If SBC leaders had known about Pressler, if they had known the allegations about pastors sexually abusing women and men in SBC churches, and had ignored it to succeed in their own ambitions, then that would suggest biblical authority was not their motivation. It would suggest that furthering the kingdom of God was not their goal. It would suggest that power, not Jesus, had motivated the conservative agenda.
I’ve been in the Southern Baptist Historical Library and Archives. I’ve been in the archives of Southwestern Baptist Theological Seminary. I’ve read the news stories and the scholarship recounting what happened with the conservative takeover of the convention. I’ve listened to the stories of survivors and eye-witnesses. And I’ve seen the names of Paul Pressler, Paige Patterson, W.A. Criswell, Jimmy Draper, and Al Mohler, among others, on correspondence, in conference reports, in news stories, etc., as the leaders who worked together to make the conservative take over of the SBC successful.

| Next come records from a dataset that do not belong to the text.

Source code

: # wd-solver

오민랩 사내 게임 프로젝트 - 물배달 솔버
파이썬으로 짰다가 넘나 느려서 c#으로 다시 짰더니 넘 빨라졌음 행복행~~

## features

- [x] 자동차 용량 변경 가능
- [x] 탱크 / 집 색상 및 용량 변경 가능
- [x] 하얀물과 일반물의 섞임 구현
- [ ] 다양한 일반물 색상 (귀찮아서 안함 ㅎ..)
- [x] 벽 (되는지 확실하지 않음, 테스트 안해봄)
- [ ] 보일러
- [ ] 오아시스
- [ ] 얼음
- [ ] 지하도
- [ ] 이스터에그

It is true that I have not seen evidence showing beyond doubt that these SBC leaders knew what Pressler has been accused of doing.
But I have seen enough to raise serious doubts about Al Mohler’s attempts to distance both himself and the SBC from knowledge about Pressler.
Only time will tell.
And I think that time is running out for the SBC.
The basic, foundational need of a child, teen, adult telling their story of sexual abuse is being BELIEVED. “I find it implausible that they knew anything like the truth of anything, like the allegations made in this report, in this lawsuit and just continued to do business as usual,” said Mohler" THEN TALK TO THE ABUSED!!! I'm sure it will become "plausible" to you.
Thank you for taking a break from your book writing to spotlight this.